Author Alan McDonald
> Hello,
> ich have several blob fields in my database that contain rtf text.
> To parse the contents and split it into words I am looking for a method
> to extract the plain text from the blobs.
> For this I think I have to write an udf (with Delphi).
> I asked about this in a Delphi forum and got the proposal to use the
> TRichEdit component (that is a Wrapper around Windows' RichEdit control).
> I am not happy about this because I think it is too much overhead to
> create an instance of such a component in an udf, because it can happen
> very often (for each record of course).
> But since it was the only idea I tried it with the result of the
> Firebird server crashing (not just occasionally but everytime the udf is
> executed).
> The code used to get the blob data into the richedit is:
> if (not Assigned(aBlob))
> or ( aBlob^.TotalSize = 0)
> then exit;
> len := aBlob^.TotalSize + 1;
> rtf := TRichEdit.Create(nil); //rtf is TRichEdit
> buffer := StrAlloc(len);
> str := TStringStream.Create('');
> try
> aBlob^.GetSegment(aBlob^.BlobHandle, buffer, len, bytesRead);
> rtf.PlainText := false;
> rtf.text := buffer;
> Then I want to switch to plaintext and write it to a stream and then to
> result:
> rtf.PlainText := true;
> rtf.Lines.SaveToStream(str);
> result := ib_util_malloc(length(rtf.text) + 1);
> ZeroMemory(result, length(rtf.text) + 1);
> result := resultString(PChar(str.dataString), str.Size + 1);
> finally
> StrDispose(buffer);
> rtf.Free;
> str.Free;
> end;
> It seems that the line "rtf.Plaintext := true" causes the server to crash.
> Can anybody tell me
> a)
> whether there is a problem with this approach
> b)
> whether the problem arises just from wrong handling (coding mistakes)
> c)
> whether there is a totally different approach to get the plain text out
> of a rtf blob.
> Thank you very much
> Urs

I do something similar but I do at the client side.

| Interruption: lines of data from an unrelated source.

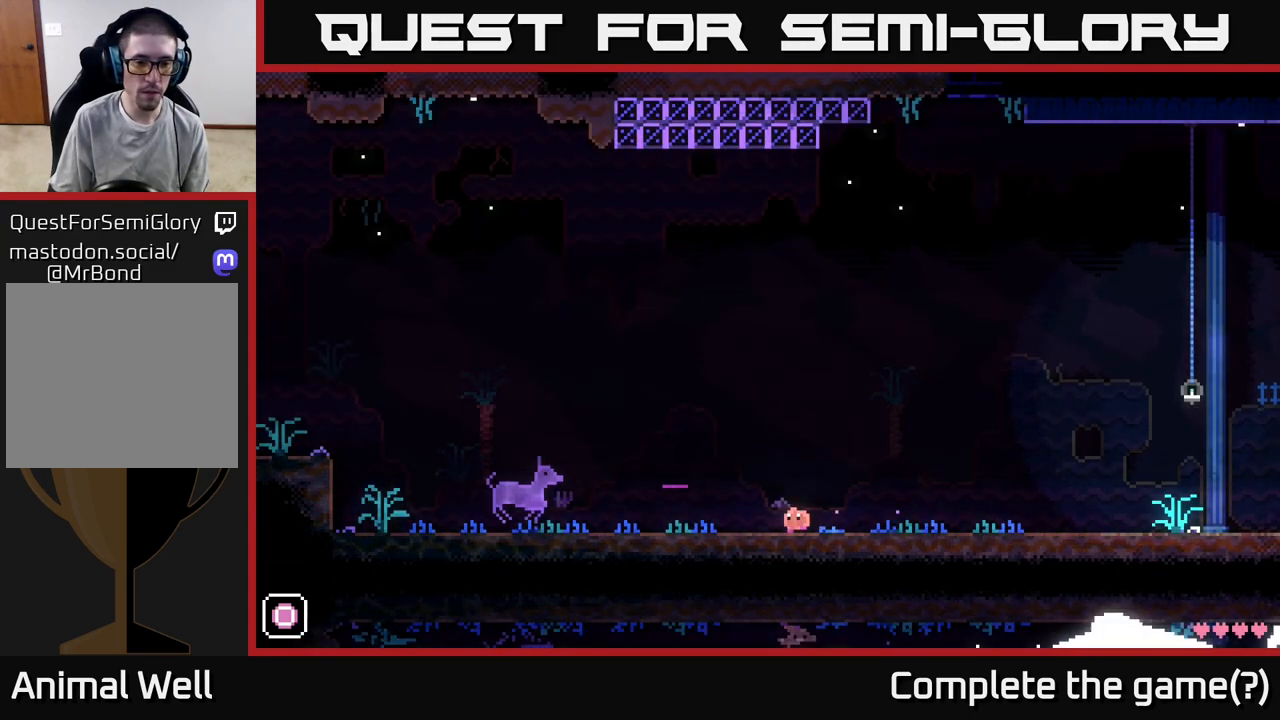
{"buttons": [], "left_stick": "left", "right_stick": "center", "events": []}
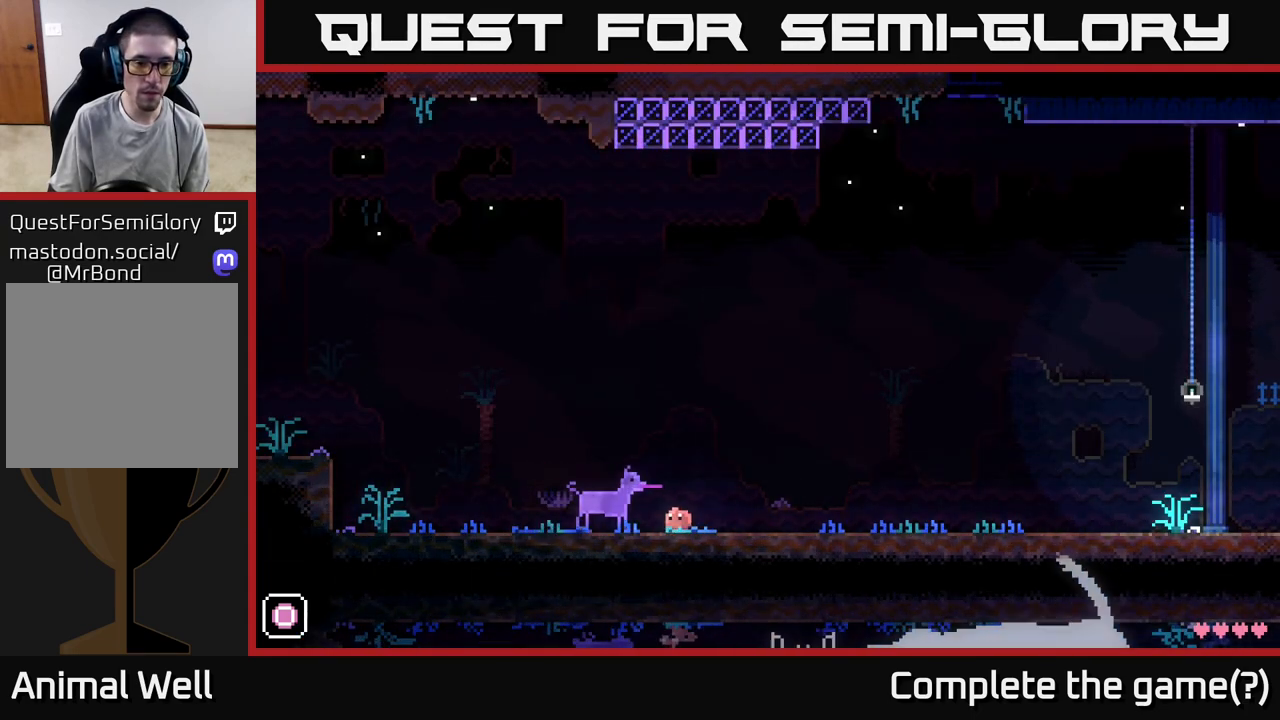
{"buttons": [], "left_stick": "left", "right_stick": "center", "events": []}
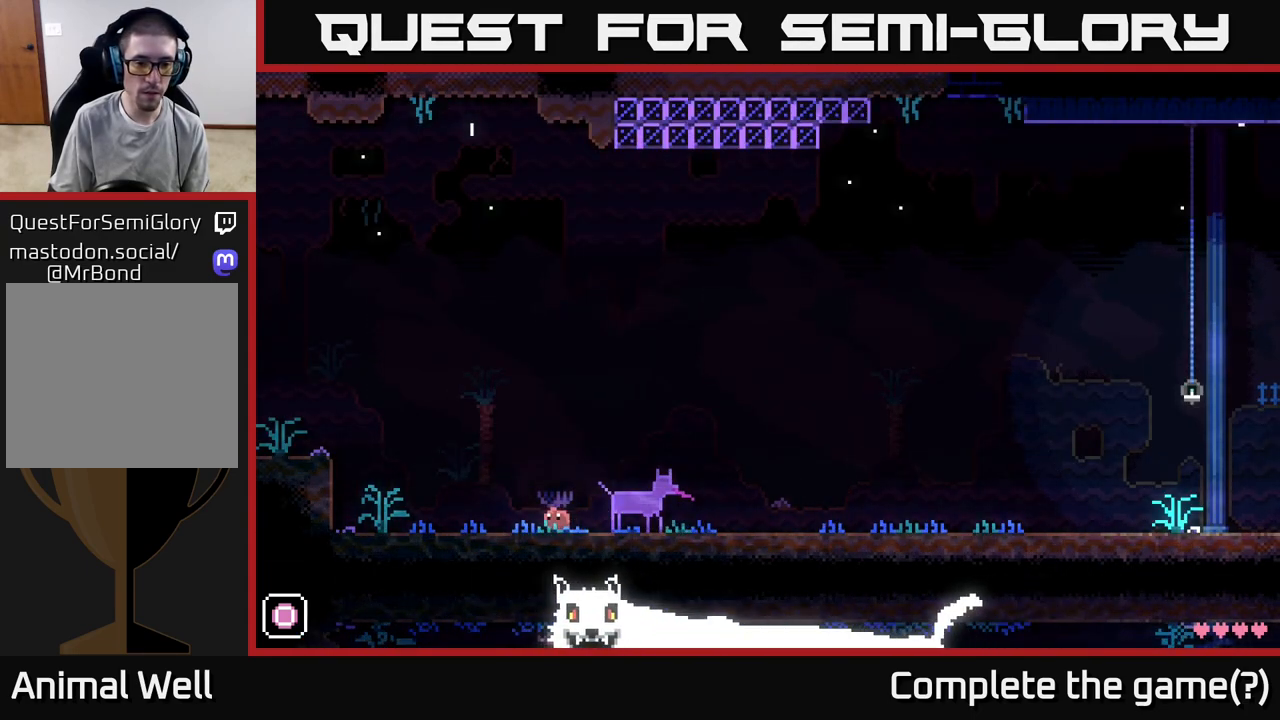
{"buttons": ["A"], "left_stick": "right", "right_stick": "center", "events": [[300, "A", "down"], [433, "left_stick", "right"]]}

I wouldn't do this at
the back end at all, sounds like a time-waster ( I mean a task which is too
long for a UDF to perform acceptably ) and also a problem with catching and
dealing with exceptions which are better placed at the client side.
I have a richtext binary blob field and a plain text blob field. At the
client, onPost event, I convert the text and assign it to the plain text
field without the user knowing. This helps me with report writers which
don't handle the native RVF format of TRichView.